Reproduce the text of every entry below word for word, leaving out the pictures.
+ + + +
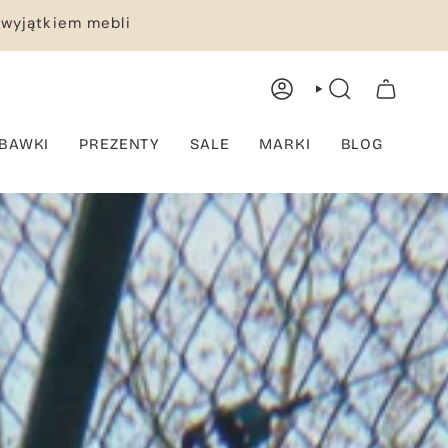
 wyjątkiem mebli
KONTO
WYSZUKIWANIE
TWÓJ KOSZYK
BAWKI
PREZENTY
SALE
MARKI
BLOG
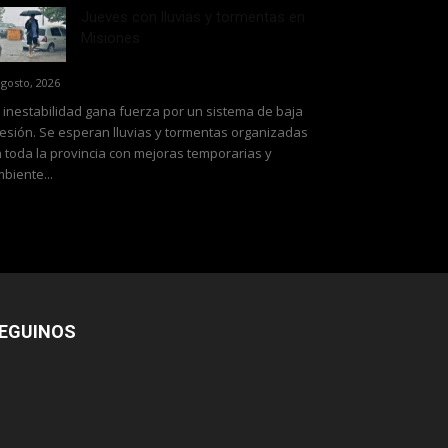
Jueves con lluvias y tormentas en
Misiones
agosto, 2026
 inestabilidad gana fuerza por un sistema de baja
esión. Se esperan lluvias y tormentas organizadas
 toda la provincia con mejoras temporarias y
biente...
EGUINOS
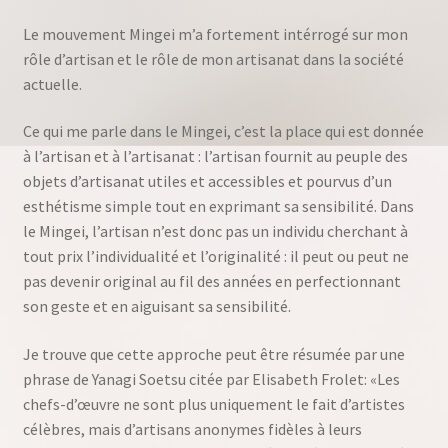
Le mouvement Mingei m’a fortement intérrogé sur mon
rôle d’artisan et le rôle de mon artisanat dans la société
actuelle.
Ce qui me parle dans le Mingei, c’est la place qui est donnée
à l’artisan et à l’artisanat : l’artisan fournit au peuple des
objets d’artisanat utiles et accessibles et pourvus d’un
esthétisme simple tout en exprimant sa sensibilité. Dans
le Mingei, l’artisan n’est donc pas un individu cherchant à
tout prix l’individualité et l’originalité : il peut ou peut ne
pas devenir original au fil des années en perfectionnant
son geste et en aiguisant sa sensibilité.
Je trouve que cette approche peut être résumée par une
phrase de Yanagi Soetsu citée par Elisabeth Frolet: «Les
chefs-d’œuvre ne sont plus uniquement le fait d’artistes
célèbres, mais d’artisans anonymes fidèles à leurs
+ + + +
=== Exercise response ===
 wyjątkiem mebli
KONTO
WYSZUKIWANIE
TWÓJ KOSZYK
BAWKI
PREZENTY
SALE
MARKI
BLOG
Jueves con lluvias y tormentas en
Misiones
agosto, 2026
 inestabilidad gana fuerza por un sistema de baja
esión. Se esperan lluvias y tormentas organizadas
 toda la provincia con mejoras temporarias y
biente...
EGUINOS
Le mouvement Mingei m’a fortement intérrogé sur mon
rôle d’artisan et le rôle de mon artisanat dans la société
actuelle.
Ce qui me parle dans le Mingei, c’est la place qui est donnée
à l’artisan et à l’artisanat : l’artisan fournit au peuple des
objets d’artisanat utiles et accessibles et pourvus d’un
esthétisme simple tout en exprimant sa sensibilité. Dans
le Mingei, l’artisan n’est donc pas un individu cherchant à
tout prix l’individualité et l’originalité : il peut ou peut ne
pas devenir original au fil des années en perfectionnant
son geste et en aiguisant sa sensibilité.
Je trouve que cette approche peut être résumée par une
phrase de Yanagi Soetsu citée par Elisabeth Frolet: «Les
chefs-d’œuvre ne sont plus uniquement le fait d’artistes
célèbres, mais d’artisans anonymes fidèles à leurs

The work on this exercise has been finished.